| Assignment |
Omitting the pictures, print every line below exactly as it stands.

| Supplied material |
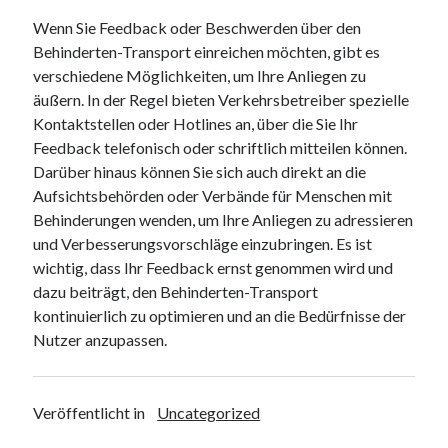
Wenn Sie Feedback oder Beschwerden über den
Behinderten-Transport einreichen möchten, gibt es
verschiedene Möglichkeiten, um Ihre Anliegen zu
äußern. In der Regel bieten Verkehrsbetreiber spezielle
Kontaktstellen oder Hotlines an, über die Sie Ihr
Feedback telefonisch oder schriftlich mitteilen können.
Darüber hinaus können Sie sich auch direkt an die
Aufsichtsbehörden oder Verbände für Menschen mit
Behinderungen wenden, um Ihre Anliegen zu adressieren
und Verbesserungsvorschläge einzubringen. Es ist
wichtig, dass Ihr Feedback ernst genommen wird und
dazu beiträgt, den Behinderten-Transport
kontinuierlich zu optimieren und an die Bedürfnisse der
Nutzer anzupassen.
Veröffentlicht in
Uncategorized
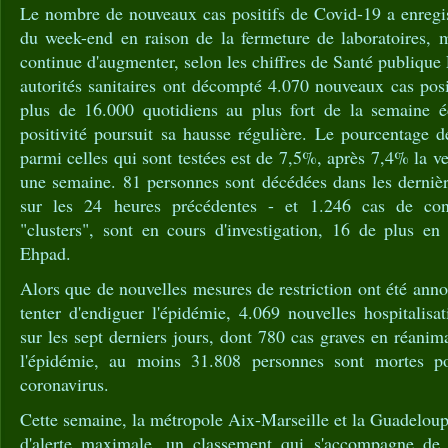
Le nombre de nouveaux cas positifs de Covid-19 a enregist
du week-end en raison de la fermeture de laboratoires, m
continue d'augmenter, selon les chiffres de Santé publique
autorités sanitaires ont décompté 4.070 nouveaux cas posi
plus de 16.000 quotidiens au plus fort de la semaine é
positivité poursuit sa hausse régulière. Le pourcentage 
parmi celles qui sont testées est de 7,5%, après 7,4% la ve
une semaine. 81 personnes sont décédées dans les dernièr
sur les 24 heures précédentes - et 1.246 cas de con
"clusters", sont en cours d'investigation, 16 de plus e
Ehpad.
Alors que de nouvelles mesures de restriction ont été ann
tenter d'endiguer l'épidémie, 4.069 nouvelles hospitalisat
sur les sept derniers jours, dont 780 cas graves en réanim
l'épidémie, au moins 31.808 personnes sont mortes p
coronavirus.
Cette semaine, la métropole Aix-Marseille et la Guadeloup
d'alerte maximale, un classement qui s'accompagne de m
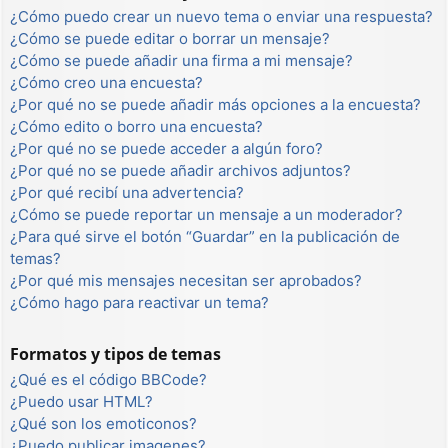
¿Cómo puedo crear un nuevo tema o enviar una respuesta?
¿Cómo se puede editar o borrar un mensaje?
¿Cómo se puede añadir una firma a mi mensaje?
¿Cómo creo una encuesta?
¿Por qué no se puede añadir más opciones a la encuesta?
¿Cómo edito o borro una encuesta?
¿Por qué no se puede acceder a algún foro?
¿Por qué no se puede añadir archivos adjuntos?
¿Por qué recibí una advertencia?
¿Cómo se puede reportar un mensaje a un moderador?
¿Para qué sirve el botón “Guardar” en la publicación de
temas?
¿Por qué mis mensajes necesitan ser aprobados?
¿Cómo hago para reactivar un tema?
Formatos y tipos de temas
¿Qué es el código BBCode?
¿Puedo usar HTML?
¿Qué son los emoticonos?
¿Puedo publicar imagenes?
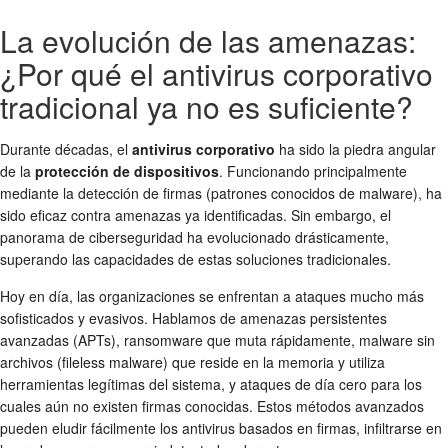
La evolución de las amenazas:
¿Por qué el antivirus corporativo
tradicional ya no es suficiente?
Durante décadas, el
antivirus corporativo
ha sido la piedra angular
de la
protección de dispositivos
. Funcionando principalmente
mediante la detección de firmas (patrones conocidos de malware), ha
sido eficaz contra amenazas ya identificadas. Sin embargo, el
panorama de ciberseguridad ha evolucionado drásticamente,
superando las capacidades de estas soluciones tradicionales.
Hoy en día, las organizaciones se enfrentan a ataques mucho más
sofisticados y evasivos. Hablamos de amenazas persistentes
avanzadas (APTs), ransomware que muta rápidamente, malware sin
archivos (fileless malware) que reside en la memoria y utiliza
herramientas legítimas del sistema, y ataques de día cero para los
cuales aún no existen firmas conocidas. Estos métodos avanzados
pueden eludir fácilmente los antivirus basados en firmas, infiltrarse en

| Exercise response |
Wenn Sie Feedback oder Beschwerden über den
Behinderten-Transport einreichen möchten, gibt es
verschiedene Möglichkeiten, um Ihre Anliegen zu
äußern. In der Regel bieten Verkehrsbetreiber spezielle
Kontaktstellen oder Hotlines an, über die Sie Ihr
Feedback telefonisch oder schriftlich mitteilen können.
Darüber hinaus können Sie sich auch direkt an die
Aufsichtsbehörden oder Verbände für Menschen mit
Behinderungen wenden, um Ihre Anliegen zu adressieren
und Verbesserungsvorschläge einzubringen. Es ist
wichtig, dass Ihr Feedback ernst genommen wird und
dazu beiträgt, den Behinderten-Transport
kontinuierlich zu optimieren und an die Bedürfnisse der
Nutzer anzupassen.
Veröffentlicht in
Uncategorized
Le nombre de nouveaux cas positifs de Covid-19 a enregist
du week-end en raison de la fermeture de laboratoires, m
continue d'augmenter, selon les chiffres de Santé publique
autorités sanitaires ont décompté 4.070 nouveaux cas posi
plus de 16.000 quotidiens au plus fort de la semaine é
positivité poursuit sa hausse régulière. Le pourcentage 
parmi celles qui sont testées est de 7,5%, après 7,4% la ve
une semaine. 81 personnes sont décédées dans les dernièr
sur les 24 heures précédentes - et 1.246 cas de con
"clusters", sont en cours d'investigation, 16 de plus e
Ehpad.
Alors que de nouvelles mesures de restriction ont été ann
tenter d'endiguer l'épidémie, 4.069 nouvelles hospitalisat
sur les sept derniers jours, dont 780 cas graves en réanim
l'épidémie, au moins 31.808 personnes sont mortes p
coronavirus.
Cette semaine, la métropole Aix-Marseille et la Guadeloup
d'alerte maximale, un classement qui s'accompagne de m
¿Cómo puedo crear un nuevo tema o enviar una respuesta?
¿Cómo se puede editar o borrar un mensaje?
¿Cómo se puede añadir una firma a mi mensaje?
¿Cómo creo una encuesta?
¿Por qué no se puede añadir más opciones a la encuesta?
¿Cómo edito o borro una encuesta?
¿Por qué no se puede acceder a algún foro?
¿Por qué no se puede añadir archivos adjuntos?
¿Por qué recibí una advertencia?
¿Cómo se puede reportar un mensaje a un moderador?
¿Para qué sirve el botón “Guardar” en la publicación de
temas?
¿Por qué mis mensajes necesitan ser aprobados?
¿Cómo hago para reactivar un tema?
Formatos y tipos de temas
¿Qué es el código BBCode?
¿Puedo usar HTML?
¿Qué son los emoticonos?
¿Puedo publicar imagenes?
La evolución de las amenazas:
¿Por qué el antivirus corporativo
tradicional ya no es suficiente?
Durante décadas, el
antivirus corporativo
ha sido la piedra angular
de la
protección de dispositivos
. Funcionando principalmente
mediante la detección de firmas (patrones conocidos de malware), ha
sido eficaz contra amenazas ya identificadas. Sin embargo, el
panorama de ciberseguridad ha evolucionado drásticamente,
superando las capacidades de estas soluciones tradicionales.
Hoy en día, las organizaciones se enfrentan a ataques mucho más
sofisticados y evasivos. Hablamos de amenazas persistentes
avanzadas (APTs), ransomware que muta rápidamente, malware sin
archivos (fileless malware) que reside en la memoria y utiliza
herramientas legítimas del sistema, y ataques de día cero para los
cuales aún no existen firmas conocidas. Estos métodos avanzados
pueden eludir fácilmente los antivirus basados en firmas, infiltrarse en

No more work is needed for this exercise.